__Your instructions__
Quote, with no changes, the lines that run from the top of the material to the line with "navigate the tricky", both included.

__Extracted information__
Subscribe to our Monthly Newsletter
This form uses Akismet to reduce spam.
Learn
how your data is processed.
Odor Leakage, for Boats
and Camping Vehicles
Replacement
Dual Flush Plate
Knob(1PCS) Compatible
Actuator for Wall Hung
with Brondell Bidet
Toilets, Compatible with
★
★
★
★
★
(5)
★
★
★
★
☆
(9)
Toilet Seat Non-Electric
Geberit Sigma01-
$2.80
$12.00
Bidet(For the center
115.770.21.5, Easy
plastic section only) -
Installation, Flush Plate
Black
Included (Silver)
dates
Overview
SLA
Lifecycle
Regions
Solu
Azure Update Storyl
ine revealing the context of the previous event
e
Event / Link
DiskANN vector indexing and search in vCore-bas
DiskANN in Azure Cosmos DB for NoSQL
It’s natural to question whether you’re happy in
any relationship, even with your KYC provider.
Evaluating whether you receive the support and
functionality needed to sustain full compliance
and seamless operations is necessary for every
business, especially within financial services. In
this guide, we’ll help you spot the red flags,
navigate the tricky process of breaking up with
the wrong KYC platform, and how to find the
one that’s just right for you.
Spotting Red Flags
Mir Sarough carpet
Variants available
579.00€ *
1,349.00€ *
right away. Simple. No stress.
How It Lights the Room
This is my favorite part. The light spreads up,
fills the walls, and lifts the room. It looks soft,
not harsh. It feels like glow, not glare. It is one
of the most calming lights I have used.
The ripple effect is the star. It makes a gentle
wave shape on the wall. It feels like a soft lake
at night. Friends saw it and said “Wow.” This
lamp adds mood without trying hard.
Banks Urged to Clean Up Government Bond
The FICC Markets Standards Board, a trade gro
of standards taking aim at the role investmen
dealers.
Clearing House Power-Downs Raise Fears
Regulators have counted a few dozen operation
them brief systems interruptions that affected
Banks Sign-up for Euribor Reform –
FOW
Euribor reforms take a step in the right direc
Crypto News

__Answer to this task__
Subscribe to our Monthly Newsletter
This form uses Akismet to reduce spam.
Learn
how your data is processed.
Odor Leakage, for Boats
and Camping Vehicles
Replacement
Dual Flush Plate
Knob(1PCS) Compatible
Actuator for Wall Hung
with Brondell Bidet
Toilets, Compatible with
★
★
★
★
★
(5)
★
★
★
★
☆
(9)
Toilet Seat Non-Electric
Geberit Sigma01-
$2.80
$12.00
Bidet(For the center
115.770.21.5, Easy
plastic section only) -
Installation, Flush Plate
Black
Included (Silver)
dates
Overview
SLA
Lifecycle
Regions
Solu
Azure Update Storyl
ine revealing the context of the previous event
e
Event / Link
DiskANN vector indexing and search in vCore-bas
DiskANN in Azure Cosmos DB for NoSQL
It’s natural to question whether you’re happy in
any relationship, even with your KYC provider.
Evaluating whether you receive the support and
functionality needed to sustain full compliance
and seamless operations is necessary for every
business, especially within financial services. In
this guide, we’ll help you spot the red flags,
navigate the tricky process of breaking up with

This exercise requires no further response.